Fraudster abandons bride-to-be
William Harding told his fiancee he was popping out to the dairy.
But the ageing conman was actually going on the run, abandoning his betrothed with thousands of dollars of debt, just like the other women he had charmed, ripped off and discarded.
Harding celebrated his 78th birthday in prison on Monday, awaiting sentencing in August on multiple fraud charges.
The full extent of his frauds can now be revealed, after Stuff was granted permission to look through court documents.
The police summaries paint a picture of Harding as a man with a penchant for taking care of himself by deceiving elderly women, whose lives he charmed himself into.
Two fraud charges related to two women with whom he had developed relationships in 2015.
He said he had inherited property from a recently-deceased brother, but needed money to ship the property from Dunedin to Whanganui before selling it.
But there was no dead brother and no property to be shipped.
The women loaned him a total of $9800, and he used the money to purchase jewellery for a different woman.

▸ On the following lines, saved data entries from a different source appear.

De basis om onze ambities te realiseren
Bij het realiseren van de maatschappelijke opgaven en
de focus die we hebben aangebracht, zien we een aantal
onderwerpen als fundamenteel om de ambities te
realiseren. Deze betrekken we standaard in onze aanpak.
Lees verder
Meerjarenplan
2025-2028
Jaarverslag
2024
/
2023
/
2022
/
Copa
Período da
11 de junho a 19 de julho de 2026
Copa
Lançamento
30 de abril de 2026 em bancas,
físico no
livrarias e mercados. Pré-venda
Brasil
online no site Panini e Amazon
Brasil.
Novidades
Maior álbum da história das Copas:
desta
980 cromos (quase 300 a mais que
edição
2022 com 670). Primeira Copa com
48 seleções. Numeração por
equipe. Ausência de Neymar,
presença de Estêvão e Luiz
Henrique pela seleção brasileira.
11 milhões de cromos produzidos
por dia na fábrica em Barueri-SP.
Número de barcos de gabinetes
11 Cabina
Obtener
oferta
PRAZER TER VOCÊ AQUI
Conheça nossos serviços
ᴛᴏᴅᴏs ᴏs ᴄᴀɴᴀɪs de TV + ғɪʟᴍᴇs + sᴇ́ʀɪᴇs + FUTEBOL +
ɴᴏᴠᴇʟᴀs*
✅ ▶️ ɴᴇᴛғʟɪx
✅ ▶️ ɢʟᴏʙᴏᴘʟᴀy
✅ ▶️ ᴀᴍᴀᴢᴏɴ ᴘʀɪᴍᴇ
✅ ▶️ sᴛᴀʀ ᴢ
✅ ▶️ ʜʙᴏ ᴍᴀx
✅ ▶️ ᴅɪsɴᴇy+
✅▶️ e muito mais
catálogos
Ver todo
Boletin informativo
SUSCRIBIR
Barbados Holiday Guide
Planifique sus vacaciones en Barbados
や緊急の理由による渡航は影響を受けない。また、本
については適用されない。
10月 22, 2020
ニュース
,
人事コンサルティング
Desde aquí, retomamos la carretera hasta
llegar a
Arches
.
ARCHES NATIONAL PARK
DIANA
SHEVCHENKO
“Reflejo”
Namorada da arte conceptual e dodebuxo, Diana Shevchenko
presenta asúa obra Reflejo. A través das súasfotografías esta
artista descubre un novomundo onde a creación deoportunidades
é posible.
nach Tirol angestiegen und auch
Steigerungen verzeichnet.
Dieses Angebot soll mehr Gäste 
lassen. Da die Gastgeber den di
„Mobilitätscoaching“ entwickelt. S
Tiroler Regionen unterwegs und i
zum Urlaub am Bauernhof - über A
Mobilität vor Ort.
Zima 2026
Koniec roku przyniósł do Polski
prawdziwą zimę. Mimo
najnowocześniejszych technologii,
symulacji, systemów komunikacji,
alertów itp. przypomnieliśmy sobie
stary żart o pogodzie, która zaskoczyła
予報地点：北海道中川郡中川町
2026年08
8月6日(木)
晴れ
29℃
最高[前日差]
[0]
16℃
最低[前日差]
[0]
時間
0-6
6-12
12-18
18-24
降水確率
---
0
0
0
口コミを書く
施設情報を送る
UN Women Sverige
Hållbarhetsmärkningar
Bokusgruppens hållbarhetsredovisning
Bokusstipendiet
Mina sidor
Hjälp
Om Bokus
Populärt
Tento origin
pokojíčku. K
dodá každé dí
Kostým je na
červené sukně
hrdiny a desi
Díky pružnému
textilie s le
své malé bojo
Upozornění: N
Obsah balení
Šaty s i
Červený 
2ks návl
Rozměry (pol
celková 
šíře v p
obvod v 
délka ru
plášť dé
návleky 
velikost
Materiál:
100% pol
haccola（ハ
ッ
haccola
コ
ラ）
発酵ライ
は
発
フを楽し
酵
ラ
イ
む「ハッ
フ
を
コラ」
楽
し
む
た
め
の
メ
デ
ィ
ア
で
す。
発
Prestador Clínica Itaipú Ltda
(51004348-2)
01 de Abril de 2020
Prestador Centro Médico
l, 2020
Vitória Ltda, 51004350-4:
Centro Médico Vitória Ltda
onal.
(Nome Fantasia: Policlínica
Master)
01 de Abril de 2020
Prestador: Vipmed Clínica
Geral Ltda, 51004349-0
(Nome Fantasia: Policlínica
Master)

He was still in Whanganui in 2016 and engaged to be married when he committed his next fraud. Shockingly, the fraud was against his fiancee. The court documents did not make it clear if his fiancee was the woman he purchased jewellery for, but they do show Harding had a modus operandi when committing fraud.
He and his fiancee were living with one of her children at a property that had been put on the market.
Harding announced he was going to buy a house for he and his bride-to-be to live in.
He said a sibling had died, leaving him an inheritance to finance the purchase.
The real estate agent the couple dealt with knew Harding was providing all the money, so left Harding’s fiancee’s name off the paperwork.
But when Harding went to sign the sale and purchased agreement in January 2016, he announced he wanted his fiancee’s name on the paperwork because they were getting married.
The real estate agent found this odd, saying the fiancee had no money to contribute to the purchase.
The fiancee also had her reservations, but signed the agreement after Harding insisted it had to be that way.
A deposit had to be paid by February 2, 2016, and the remainder paid a week later.
On the day the deposit was due, Harding said he was going to the dairy.
He never returned, leaving his fiancee responsible for the purchase because she had signed the agreement.
She had to pay $6000 to break the agreement, and another $1800 on lawyers’ fees. Harding then went on the run. He was eventually found in Levin.